Provided information:

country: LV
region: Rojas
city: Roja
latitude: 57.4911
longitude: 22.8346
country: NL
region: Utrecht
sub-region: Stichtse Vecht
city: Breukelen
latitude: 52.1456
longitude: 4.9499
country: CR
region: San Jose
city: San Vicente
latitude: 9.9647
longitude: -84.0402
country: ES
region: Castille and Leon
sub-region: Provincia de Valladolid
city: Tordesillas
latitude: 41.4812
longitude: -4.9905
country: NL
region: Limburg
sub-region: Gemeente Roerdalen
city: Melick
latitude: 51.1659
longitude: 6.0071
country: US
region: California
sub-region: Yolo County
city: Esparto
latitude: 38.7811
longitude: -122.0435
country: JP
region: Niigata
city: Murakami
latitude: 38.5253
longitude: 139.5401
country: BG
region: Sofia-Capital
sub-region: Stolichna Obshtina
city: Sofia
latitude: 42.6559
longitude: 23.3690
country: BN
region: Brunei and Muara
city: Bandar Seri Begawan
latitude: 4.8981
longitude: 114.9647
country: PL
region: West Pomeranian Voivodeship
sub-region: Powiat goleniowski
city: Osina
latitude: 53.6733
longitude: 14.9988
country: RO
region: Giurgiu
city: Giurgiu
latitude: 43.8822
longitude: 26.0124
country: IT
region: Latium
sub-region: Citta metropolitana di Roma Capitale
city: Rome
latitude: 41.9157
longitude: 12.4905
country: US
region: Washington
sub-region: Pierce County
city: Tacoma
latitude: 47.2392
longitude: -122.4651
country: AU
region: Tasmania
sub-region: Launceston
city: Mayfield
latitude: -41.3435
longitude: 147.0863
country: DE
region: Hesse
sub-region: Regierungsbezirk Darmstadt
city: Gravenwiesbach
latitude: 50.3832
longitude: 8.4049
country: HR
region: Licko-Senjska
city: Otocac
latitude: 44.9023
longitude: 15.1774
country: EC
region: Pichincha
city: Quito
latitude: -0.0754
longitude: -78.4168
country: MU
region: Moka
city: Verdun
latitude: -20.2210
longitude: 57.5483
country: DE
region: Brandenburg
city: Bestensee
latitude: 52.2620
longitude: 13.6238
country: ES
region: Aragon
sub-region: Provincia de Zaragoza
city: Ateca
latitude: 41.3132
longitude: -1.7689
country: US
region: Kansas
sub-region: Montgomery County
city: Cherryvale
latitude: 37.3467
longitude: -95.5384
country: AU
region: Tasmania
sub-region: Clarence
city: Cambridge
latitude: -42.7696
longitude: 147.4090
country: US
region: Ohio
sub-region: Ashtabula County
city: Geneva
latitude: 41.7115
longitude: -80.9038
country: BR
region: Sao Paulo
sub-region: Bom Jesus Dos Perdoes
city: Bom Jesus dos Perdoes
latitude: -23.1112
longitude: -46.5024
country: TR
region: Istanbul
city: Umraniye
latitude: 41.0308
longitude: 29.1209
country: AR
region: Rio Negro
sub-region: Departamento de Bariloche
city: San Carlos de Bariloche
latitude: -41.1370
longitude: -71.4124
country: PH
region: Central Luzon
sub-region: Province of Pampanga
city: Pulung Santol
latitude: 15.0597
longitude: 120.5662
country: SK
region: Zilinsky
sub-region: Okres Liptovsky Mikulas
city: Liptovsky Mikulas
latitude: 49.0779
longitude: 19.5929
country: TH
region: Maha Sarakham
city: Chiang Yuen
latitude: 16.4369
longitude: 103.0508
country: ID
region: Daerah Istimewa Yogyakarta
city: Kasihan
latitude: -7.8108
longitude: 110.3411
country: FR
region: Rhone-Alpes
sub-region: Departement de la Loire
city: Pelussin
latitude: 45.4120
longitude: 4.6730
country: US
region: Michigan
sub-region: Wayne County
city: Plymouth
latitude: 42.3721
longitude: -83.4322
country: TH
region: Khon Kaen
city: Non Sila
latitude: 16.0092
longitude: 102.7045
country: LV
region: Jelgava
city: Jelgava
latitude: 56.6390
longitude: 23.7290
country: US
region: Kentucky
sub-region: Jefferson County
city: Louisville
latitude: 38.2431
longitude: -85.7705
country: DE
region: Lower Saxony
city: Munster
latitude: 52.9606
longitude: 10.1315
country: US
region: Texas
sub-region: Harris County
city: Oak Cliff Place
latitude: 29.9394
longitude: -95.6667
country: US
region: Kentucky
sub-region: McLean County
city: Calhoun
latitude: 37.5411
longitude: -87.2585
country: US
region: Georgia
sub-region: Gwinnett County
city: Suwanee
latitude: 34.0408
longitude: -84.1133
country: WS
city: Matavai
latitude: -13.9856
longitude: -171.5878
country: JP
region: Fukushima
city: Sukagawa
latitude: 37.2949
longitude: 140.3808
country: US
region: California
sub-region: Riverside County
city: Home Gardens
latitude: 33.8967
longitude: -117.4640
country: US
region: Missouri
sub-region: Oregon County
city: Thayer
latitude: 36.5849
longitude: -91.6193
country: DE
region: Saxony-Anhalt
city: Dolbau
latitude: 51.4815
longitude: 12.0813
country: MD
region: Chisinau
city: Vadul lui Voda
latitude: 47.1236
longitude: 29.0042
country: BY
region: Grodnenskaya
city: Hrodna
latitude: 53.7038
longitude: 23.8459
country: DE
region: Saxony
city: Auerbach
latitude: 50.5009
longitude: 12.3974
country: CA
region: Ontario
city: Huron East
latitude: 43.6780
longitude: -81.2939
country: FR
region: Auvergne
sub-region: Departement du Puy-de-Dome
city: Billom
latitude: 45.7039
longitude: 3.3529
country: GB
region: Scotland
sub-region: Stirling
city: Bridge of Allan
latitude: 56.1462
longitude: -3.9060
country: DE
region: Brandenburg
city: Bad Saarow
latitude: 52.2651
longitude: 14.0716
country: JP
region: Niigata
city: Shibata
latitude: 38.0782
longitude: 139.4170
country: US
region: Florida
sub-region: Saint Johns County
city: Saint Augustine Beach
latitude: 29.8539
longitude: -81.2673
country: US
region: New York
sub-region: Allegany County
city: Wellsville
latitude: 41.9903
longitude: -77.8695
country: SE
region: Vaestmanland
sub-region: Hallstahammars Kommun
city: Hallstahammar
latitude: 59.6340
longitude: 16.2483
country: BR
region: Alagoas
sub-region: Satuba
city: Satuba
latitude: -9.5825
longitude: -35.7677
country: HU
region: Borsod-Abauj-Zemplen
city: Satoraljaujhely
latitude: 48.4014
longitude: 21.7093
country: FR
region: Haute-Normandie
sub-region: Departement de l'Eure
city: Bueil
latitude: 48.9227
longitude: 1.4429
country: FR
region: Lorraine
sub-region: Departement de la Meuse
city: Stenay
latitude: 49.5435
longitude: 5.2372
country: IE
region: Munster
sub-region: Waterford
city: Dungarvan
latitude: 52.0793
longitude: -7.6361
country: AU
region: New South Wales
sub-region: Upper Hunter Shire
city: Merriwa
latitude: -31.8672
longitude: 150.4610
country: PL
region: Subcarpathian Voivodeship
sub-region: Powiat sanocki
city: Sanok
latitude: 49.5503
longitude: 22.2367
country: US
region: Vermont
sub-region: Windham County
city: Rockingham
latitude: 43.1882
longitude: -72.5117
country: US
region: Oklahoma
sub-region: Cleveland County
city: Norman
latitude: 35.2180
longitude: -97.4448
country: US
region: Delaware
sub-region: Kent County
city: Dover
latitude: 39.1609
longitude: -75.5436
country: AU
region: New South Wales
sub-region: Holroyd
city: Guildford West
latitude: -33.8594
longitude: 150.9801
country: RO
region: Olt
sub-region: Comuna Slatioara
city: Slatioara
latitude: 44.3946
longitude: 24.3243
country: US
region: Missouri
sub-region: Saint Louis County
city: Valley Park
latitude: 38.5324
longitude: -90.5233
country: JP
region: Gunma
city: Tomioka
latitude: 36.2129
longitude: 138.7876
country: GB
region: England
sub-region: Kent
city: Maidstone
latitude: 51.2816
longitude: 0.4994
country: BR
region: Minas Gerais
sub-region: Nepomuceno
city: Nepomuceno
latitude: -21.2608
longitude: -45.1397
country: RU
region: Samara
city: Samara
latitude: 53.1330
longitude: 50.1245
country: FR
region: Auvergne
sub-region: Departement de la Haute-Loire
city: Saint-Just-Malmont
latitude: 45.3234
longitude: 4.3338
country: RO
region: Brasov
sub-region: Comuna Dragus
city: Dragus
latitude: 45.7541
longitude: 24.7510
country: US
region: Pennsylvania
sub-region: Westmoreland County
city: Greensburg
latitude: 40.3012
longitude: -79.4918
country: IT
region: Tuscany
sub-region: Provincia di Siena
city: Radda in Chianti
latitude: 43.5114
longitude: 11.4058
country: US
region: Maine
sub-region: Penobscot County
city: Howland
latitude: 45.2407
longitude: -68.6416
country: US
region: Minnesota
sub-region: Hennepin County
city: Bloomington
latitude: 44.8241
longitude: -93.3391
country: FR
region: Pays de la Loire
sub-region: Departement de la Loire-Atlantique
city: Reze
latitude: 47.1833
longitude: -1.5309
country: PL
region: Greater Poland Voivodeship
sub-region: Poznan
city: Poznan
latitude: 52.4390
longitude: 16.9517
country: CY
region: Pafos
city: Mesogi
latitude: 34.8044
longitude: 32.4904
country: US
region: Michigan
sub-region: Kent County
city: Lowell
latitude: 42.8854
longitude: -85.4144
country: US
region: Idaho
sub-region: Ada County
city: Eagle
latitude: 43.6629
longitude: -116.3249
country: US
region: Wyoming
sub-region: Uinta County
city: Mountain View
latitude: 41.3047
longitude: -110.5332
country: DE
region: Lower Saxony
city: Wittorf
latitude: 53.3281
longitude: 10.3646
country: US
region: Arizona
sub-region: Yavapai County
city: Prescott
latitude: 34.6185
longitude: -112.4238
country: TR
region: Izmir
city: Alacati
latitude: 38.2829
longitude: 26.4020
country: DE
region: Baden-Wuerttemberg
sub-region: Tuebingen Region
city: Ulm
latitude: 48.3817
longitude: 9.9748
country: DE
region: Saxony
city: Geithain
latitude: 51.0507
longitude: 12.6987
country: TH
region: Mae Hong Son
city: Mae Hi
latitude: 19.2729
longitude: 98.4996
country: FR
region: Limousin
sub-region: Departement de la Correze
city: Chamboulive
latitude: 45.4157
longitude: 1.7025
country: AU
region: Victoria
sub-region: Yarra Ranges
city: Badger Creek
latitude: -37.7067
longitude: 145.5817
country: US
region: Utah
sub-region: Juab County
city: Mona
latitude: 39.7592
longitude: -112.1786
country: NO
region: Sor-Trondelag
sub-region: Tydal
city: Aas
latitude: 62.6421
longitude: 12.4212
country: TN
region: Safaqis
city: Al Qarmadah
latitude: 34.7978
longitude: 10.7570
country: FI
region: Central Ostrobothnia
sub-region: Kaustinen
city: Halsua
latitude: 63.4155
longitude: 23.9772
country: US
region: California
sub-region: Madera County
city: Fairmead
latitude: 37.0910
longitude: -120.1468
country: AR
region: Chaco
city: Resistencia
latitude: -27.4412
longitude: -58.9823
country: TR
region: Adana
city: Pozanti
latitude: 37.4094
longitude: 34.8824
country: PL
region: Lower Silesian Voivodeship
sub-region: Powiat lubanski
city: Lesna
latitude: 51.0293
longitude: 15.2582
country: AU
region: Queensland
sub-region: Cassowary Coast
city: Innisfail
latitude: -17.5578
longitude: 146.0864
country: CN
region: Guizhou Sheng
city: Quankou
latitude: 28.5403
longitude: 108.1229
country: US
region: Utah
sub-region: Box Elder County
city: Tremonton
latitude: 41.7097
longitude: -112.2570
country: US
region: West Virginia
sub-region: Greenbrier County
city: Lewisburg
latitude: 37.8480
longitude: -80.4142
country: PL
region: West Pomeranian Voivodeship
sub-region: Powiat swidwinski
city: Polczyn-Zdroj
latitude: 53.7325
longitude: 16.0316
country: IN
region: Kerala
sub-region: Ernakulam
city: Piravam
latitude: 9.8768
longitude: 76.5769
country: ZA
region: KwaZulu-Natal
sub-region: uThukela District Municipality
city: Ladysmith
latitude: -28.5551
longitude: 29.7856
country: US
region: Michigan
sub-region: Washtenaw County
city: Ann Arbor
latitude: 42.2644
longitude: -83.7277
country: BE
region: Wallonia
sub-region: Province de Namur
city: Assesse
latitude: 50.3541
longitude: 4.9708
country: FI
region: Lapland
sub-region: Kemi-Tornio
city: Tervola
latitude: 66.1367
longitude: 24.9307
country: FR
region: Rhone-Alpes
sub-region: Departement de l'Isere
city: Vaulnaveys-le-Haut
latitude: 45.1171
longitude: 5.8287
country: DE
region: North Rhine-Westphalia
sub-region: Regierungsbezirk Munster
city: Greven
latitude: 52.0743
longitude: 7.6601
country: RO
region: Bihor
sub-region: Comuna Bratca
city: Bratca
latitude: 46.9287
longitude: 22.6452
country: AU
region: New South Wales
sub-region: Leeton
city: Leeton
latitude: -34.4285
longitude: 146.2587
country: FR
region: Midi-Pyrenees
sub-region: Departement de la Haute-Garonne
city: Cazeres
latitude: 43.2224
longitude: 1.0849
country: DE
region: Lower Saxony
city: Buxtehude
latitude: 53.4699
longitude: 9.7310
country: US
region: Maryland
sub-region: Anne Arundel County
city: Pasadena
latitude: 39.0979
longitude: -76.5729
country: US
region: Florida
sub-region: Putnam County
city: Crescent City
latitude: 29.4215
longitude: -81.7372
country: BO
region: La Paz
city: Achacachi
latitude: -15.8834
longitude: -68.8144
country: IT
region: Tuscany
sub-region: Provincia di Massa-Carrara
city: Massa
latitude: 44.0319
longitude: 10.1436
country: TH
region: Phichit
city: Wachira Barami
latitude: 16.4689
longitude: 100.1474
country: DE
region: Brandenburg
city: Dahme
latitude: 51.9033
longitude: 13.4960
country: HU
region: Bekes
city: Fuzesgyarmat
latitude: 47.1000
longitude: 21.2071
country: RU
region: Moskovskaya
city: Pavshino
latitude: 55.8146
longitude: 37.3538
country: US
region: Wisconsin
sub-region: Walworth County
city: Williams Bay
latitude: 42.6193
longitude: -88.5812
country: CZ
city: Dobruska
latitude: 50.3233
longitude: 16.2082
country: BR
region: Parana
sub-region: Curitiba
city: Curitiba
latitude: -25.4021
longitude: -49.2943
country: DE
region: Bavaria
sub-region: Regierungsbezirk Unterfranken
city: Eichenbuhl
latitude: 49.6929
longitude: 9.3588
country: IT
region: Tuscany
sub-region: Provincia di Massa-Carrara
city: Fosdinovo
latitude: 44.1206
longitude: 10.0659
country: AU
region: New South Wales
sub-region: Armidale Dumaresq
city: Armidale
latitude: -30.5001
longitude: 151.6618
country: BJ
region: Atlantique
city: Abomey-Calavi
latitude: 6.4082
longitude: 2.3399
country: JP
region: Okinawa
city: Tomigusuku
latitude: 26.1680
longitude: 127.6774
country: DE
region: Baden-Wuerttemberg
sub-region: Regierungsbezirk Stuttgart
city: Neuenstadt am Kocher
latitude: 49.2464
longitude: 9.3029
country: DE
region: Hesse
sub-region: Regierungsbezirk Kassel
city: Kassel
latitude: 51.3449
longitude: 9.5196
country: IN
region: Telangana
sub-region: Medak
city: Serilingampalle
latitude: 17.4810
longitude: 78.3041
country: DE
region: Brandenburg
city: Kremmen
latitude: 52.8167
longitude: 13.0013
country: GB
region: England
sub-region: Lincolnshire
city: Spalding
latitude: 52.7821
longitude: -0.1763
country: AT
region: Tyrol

Exercise brief: Update the lines that start at the line containing "latitude: 4.8981" and stop after the line containing "region: Latium", replacing "city" with "town" and leaving everything else as it is.

Problem solution:
latitude: 4.8981
longitude: 114.9647
country: PL
region: West Pomeranian Voivodeship
sub-region: Powiat goleniowski
town: Osina
latitude: 53.6733
longitude: 14.9988
country: RO
region: Giurgiu
town: Giurgiu
latitude: 43.8822
longitude: 26.0124
country: IT
region: Latium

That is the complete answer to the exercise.